Already, the project has revealed some important findings. "We've understood that 70 percent of encounters in the houses are with cobras," Louies adds. "We had an inkling that this might be the case, but this is the first time it has been scientifically proven." Moreover, they found that kraits tend to be more active after dark. “These kinds of tidbits can be useful for doctors when they receive patients at night,” he says.
These insights become possible because of Louies' handpicked rescuers. Even though they are trained in snake handling protocol and have years of experience rescuing snakes, their job is full of pitfalls.
"When someone sees a bird perched on their windowsill, they don't give it a second thought. But when someone finds a snake in their backyard, their entire family or even neighborhood goes into a state of frenzy," says Louies.
Subhadra Cherukuri, a consultant with Ernst and Young, has been voluntarily rescuing snakes in and around Bangalore in the southern Indian state of Karnataka for seven years. In one instance, she had to brave a crowd of more than 40 people that had thronged to watch the snake-rescuing spectacle.
"The crowd can get rather unruly,” she says. “They want to take selfies. They want to rescue the snake themselves without training."

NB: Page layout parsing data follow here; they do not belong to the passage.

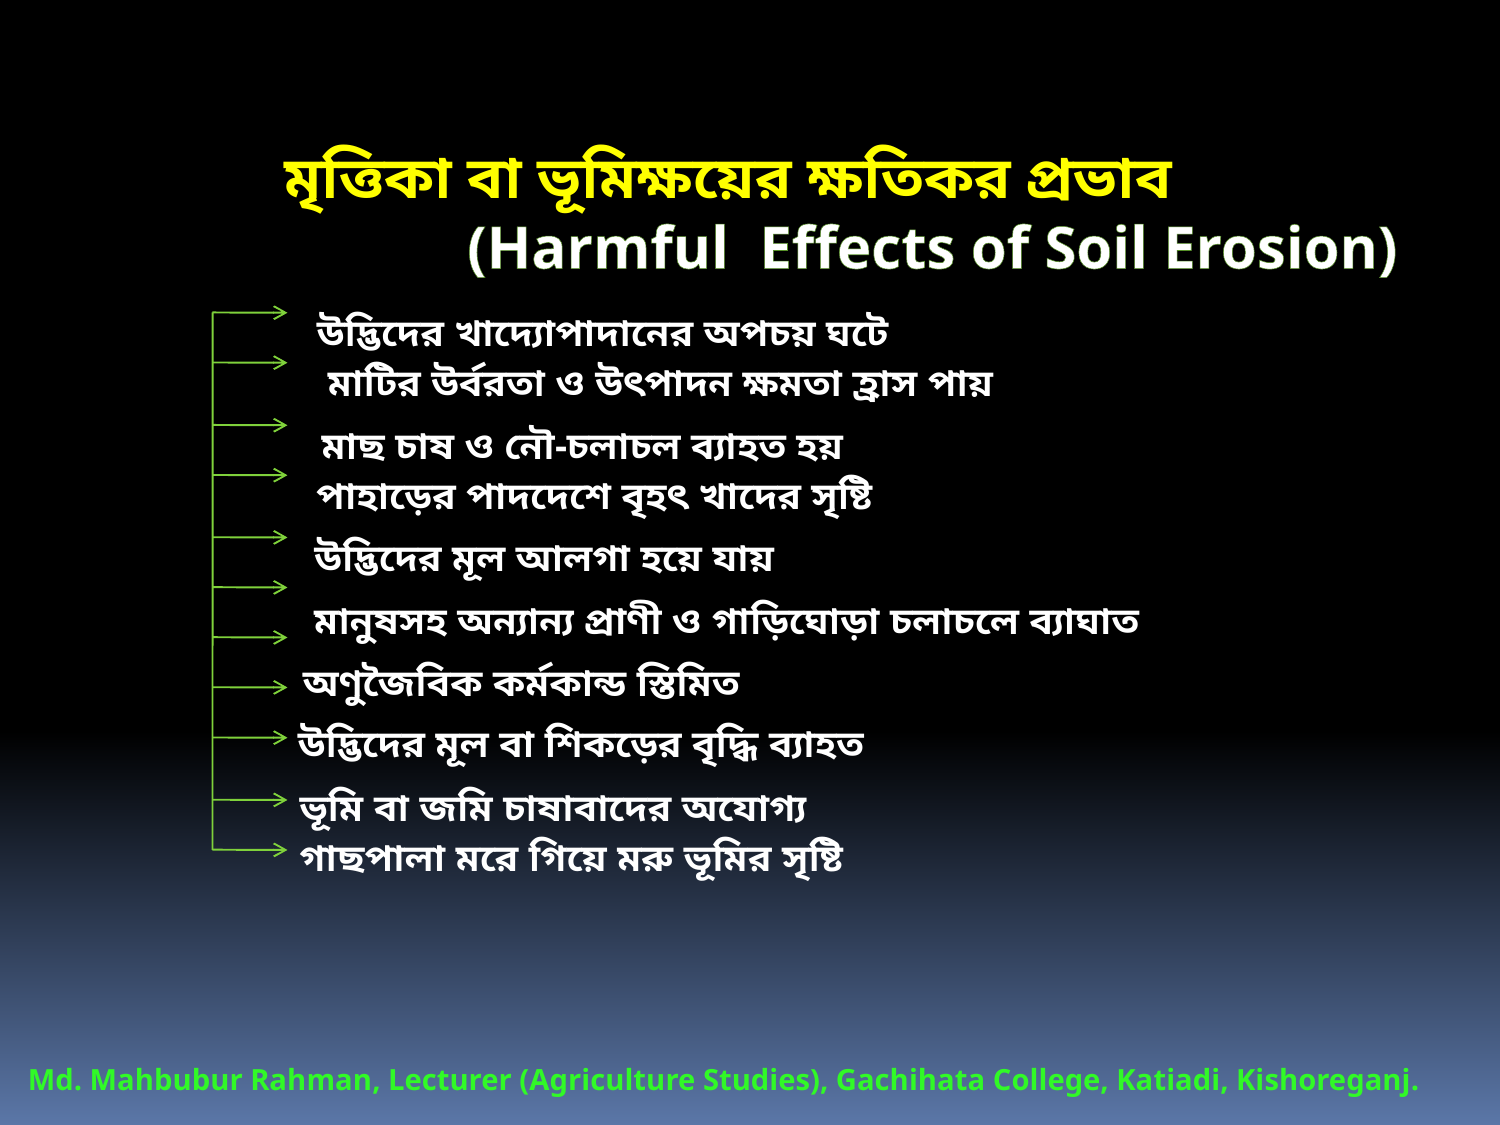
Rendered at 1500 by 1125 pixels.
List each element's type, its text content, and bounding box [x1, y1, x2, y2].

text_box গাছপালা মরে গিয়ে মরু ভূমির সৃষ্টি [274, 826, 858, 887]
text_box পাহাড়ের পাদদেশে বৃহৎ খাদের সৃষ্টি [291, 464, 888, 525]
text_box উদ্ভিদের খাদ্যোপাদানের অপচয় ঘটে [302, 301, 904, 351]
text_box ভূমি বা জমি চাষাবাদের অযোগ্য [274, 776, 821, 826]
text_box মাছ চাষ ও নৌ-চলাচল ব্যাহত হয় [296, 414, 858, 464]
text_box Md. Mahbubur Rahman, Lecturer (Agriculture Studies), Gachihata College, Katiadi, Kishoreganj. [13, 1053, 1500, 1104]
text_box উদ্ভিদের মূল আলগা হয়ে যায় [278, 526, 789, 587]
text_box উদ্ভিদের মূল বা শিকড়ের বৃদ্ধি ব্যাহত [272, 712, 879, 773]
text_box অণুজৈবিক কর্মকান্ড স্তিমিত [277, 651, 755, 712]
text_box মাটির উর্বরতা ও উৎপাদন ক্ষমতা হ্রাস পায় [302, 351, 1009, 412]
text_box মৃত্তিকা বা ভূমিক্ষয়ের ক্ষতিকর প্রভাব (Harmful Effects of Soil Erosion) [37, 112, 1463, 288]
text_box মানুষসহ অন্যান্য প্রাণী ও গাড়িঘোড়া চলাচলে ব্যাঘাত [288, 589, 1155, 650]
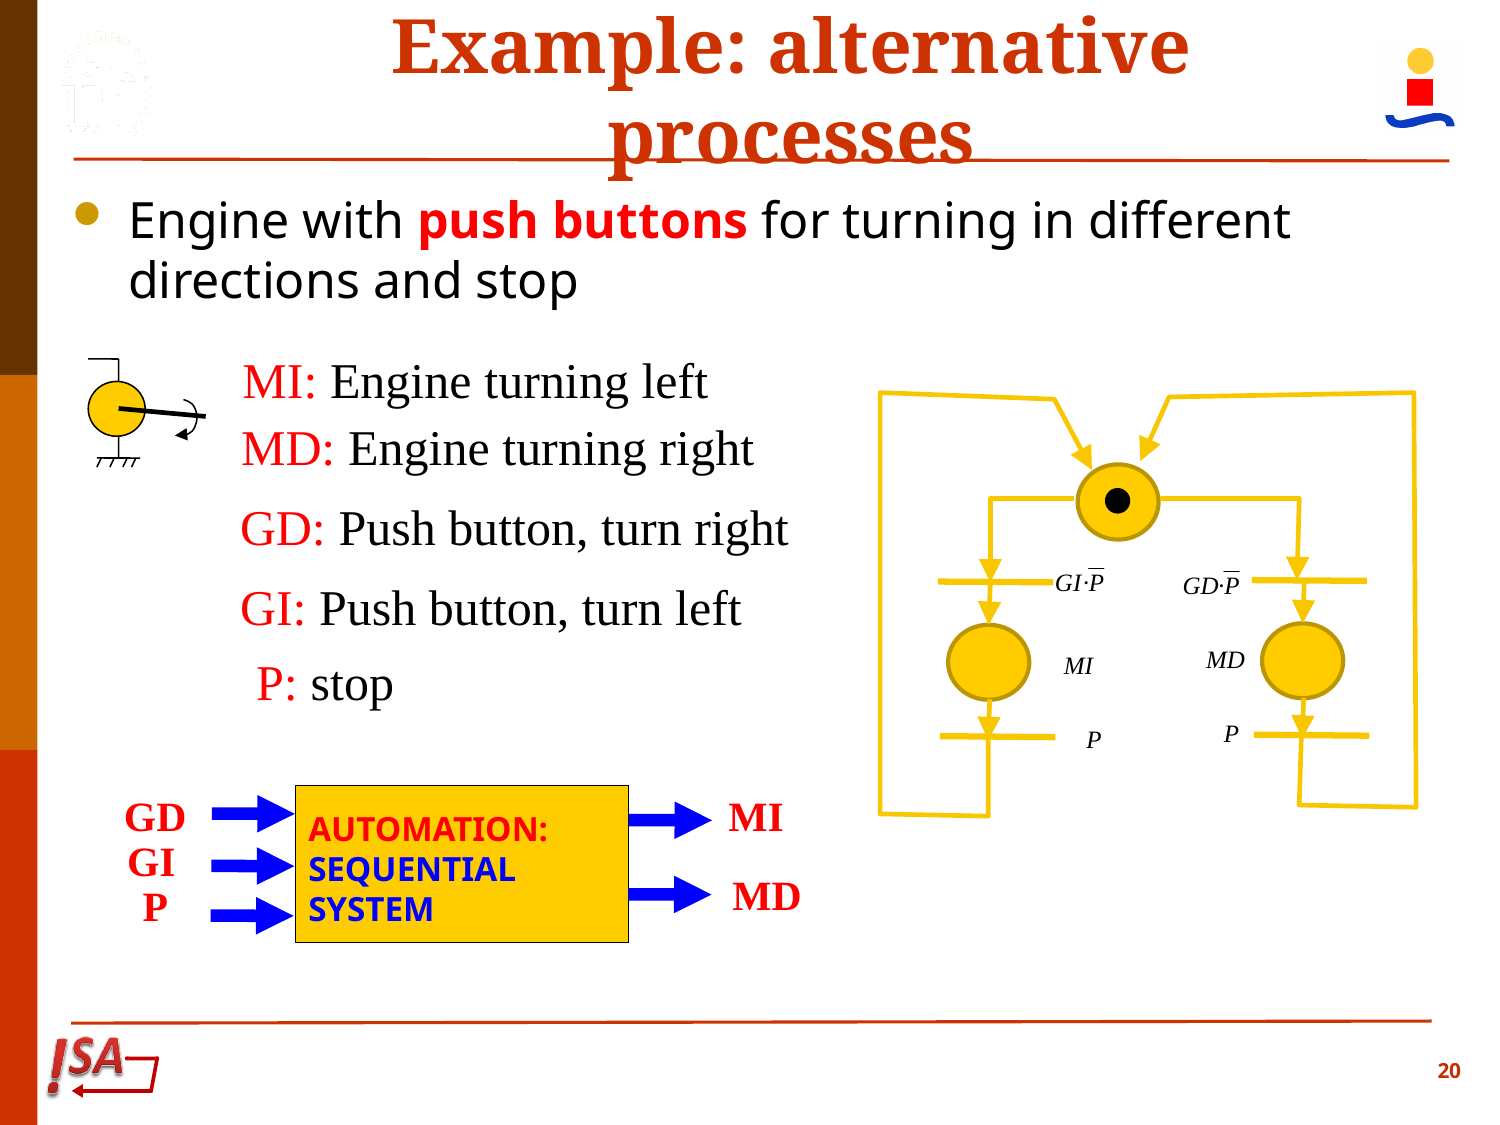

Rescuers also play a crucial role in educating the public. "I start engaging with people right after I pick up a snake rescue," says Cherukuri. "There's no point of doing a rescue without engaging with people. Otherwise, they won't know what to do and what not to." There is a tendency to kill the snake in order to avoid getting bitten. Cherukuri calms down the people in the snake's vicinity, and also gives first aid instructions if someone gets bitten. Louies says this is helping snake conservation, as rescuers can convince people to not kill the animals.
Bangalore-based Krishna Chaitanya, a herpetologist who is not associated with the Big Four Mapping Project, says a project of this type and magnitude was "long overdue" in the country.
He says that the government could use this data to distribute antivenom in the future. However, he adds, the data needs to be free of biases. "If I look at the maps today, the data points are heavily skewed towards the Western Coast of India, starting from Gujarat up to central Karnataka," says Chaitanya. "The East Coast lacks sufficient data points." Perhaps, there aren't enough snake rescuers in that part of the country, he speculates.
Louies agrees. He is trying to recruit more rescuers, he says, but given India’s size, it may be a while before there’s more activity on the East Coast side of the Big Four map. Ideally, he would like to have one rescuer per 50 square kilometers.
To take the app's utility to the next level, Louies is now working on its second version that will be released in December. Users would be able to tap into the GPS feature to locate the nearest rescuer. They could also chat with the rescuer on duty before she arrives through the app's messaging feature. Louies also plans to map out hospitals with antivenom stocks on the app. Moreover, the app will be spruced up with educational information on the types of snakes in the local languages of India and English.
The new-and-improved app would make snake rescue very systematic and accessible, Louies explains. "It will be like calling Uber," he quips.